上班时间快到了,秦淮茹用冰冷的手抹了把脸,对还在干嚎的贾张氏沙哑地说:“妈,你看好小当和槐花,我……我去上班了。”
她需要工作,需要那份微薄但至关重要的工资。
这个家,现在全靠她撑着了。
心事重重地来到轧钢厂,签到,换上工装,走向车间。
她像一具失去灵魂的木偶,机械地做着熟悉的活计,脑海里却不断回响着“学籍退回”那几个字,以及未来一片漆黑的绝望。
“秦淮茹!
秦淮茹在吗?”
工段长的喊声把她惊醒。
“在,工段长,我在这儿。
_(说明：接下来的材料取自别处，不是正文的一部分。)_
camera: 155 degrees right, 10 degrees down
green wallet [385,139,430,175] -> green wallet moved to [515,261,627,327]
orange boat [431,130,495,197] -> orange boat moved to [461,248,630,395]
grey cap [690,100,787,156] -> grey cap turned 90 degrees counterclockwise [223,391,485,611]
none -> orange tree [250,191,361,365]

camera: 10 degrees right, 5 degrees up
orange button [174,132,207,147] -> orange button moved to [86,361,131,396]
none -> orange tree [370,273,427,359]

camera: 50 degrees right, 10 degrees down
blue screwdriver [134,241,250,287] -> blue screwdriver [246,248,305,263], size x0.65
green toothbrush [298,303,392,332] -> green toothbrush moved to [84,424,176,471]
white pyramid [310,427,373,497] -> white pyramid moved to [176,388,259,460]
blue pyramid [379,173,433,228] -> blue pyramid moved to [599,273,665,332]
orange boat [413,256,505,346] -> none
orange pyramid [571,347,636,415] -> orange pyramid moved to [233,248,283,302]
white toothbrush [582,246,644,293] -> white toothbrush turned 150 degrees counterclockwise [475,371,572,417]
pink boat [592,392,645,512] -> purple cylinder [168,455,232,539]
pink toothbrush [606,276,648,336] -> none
”
秦淮茹连忙应道。
“李副厂长让你去他办公室一趟,现在就去。”
工段长看了她一眼,眼神有点复杂,说完就走了。
李副厂长?
秦淮茹心里咯噔一下。
李副厂长分管后勤和一部分人事,在厂里权势不小,而且……风评不太好,尤其对厂里一些长得周正的女工,总是“格外关心”。
他找自己干什么?
秦淮茹心里升起不祥的预感,但副厂长传唤,她不敢不去。
她定了定神,整理了一下头发和衣襟,压下心中的忐忑,朝着办公楼走去。
敲开李副厂长办公室的门,一股暖气和烟味混合的气味扑面而来。
李副厂长是个四十多岁的中年男人,身材有些发福,梳着油光水滑的背头,穿着深蓝色的中山装,正坐在宽大的办公桌后看文件。
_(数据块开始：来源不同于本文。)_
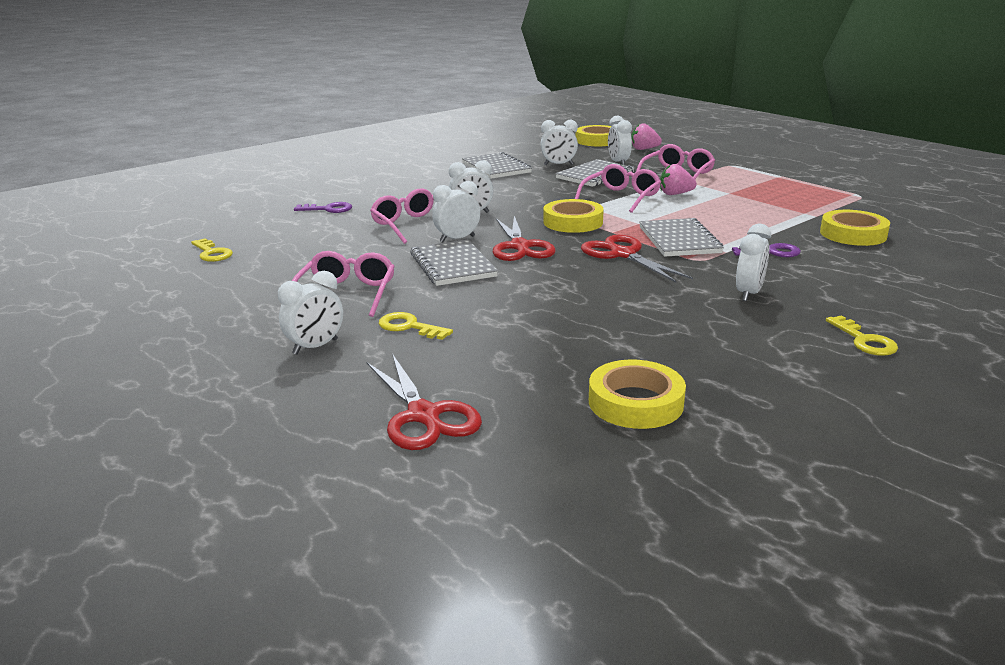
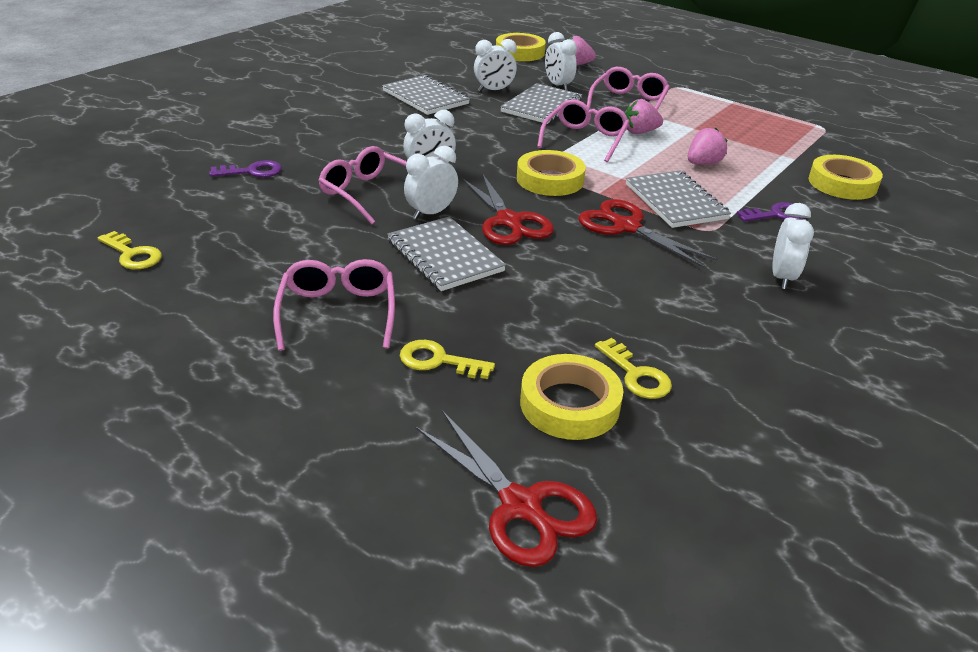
camera: 15 degrees left, 10 degrees up
white clock [278,271,343,355] -> none
yellow tape [589,360,686,429] -> yellow tape moved to [520,354,623,440]
yellow key [826,315,898,356] -> yellow key moved to [595,338,672,399]
none -> pink strawberry [688,128,727,164]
听到动静,他抬起头,看到是秦淮茹,脸上立刻堆起了笑容,只是那笑容里,带着毫不掩饰的打量和某种令人不适的意味。
“是淮茹啊,进来进来,把门关上。”
李副厂长放下文件,指了指对面的椅子。
秦淮茹依言关上门,有些拘谨地在椅子上坐了半个屁股,低声道:“李厂长,您找我?”
“哎,别这么生分,坐,放松点。”
李副厂长身体前倾,双手交叉放在桌上,目光在秦淮茹即使穿着宽大工装也难掩丰腴的身材和虽然憔悴却依然柔美的脸上扫过,语气“温和”地说,“淮茹啊,最近家里……是不是遇到什么困难了?
我听说,你儿子……出了点事?”
果然!
秦淮茹心里一紧,手指绞在了一起。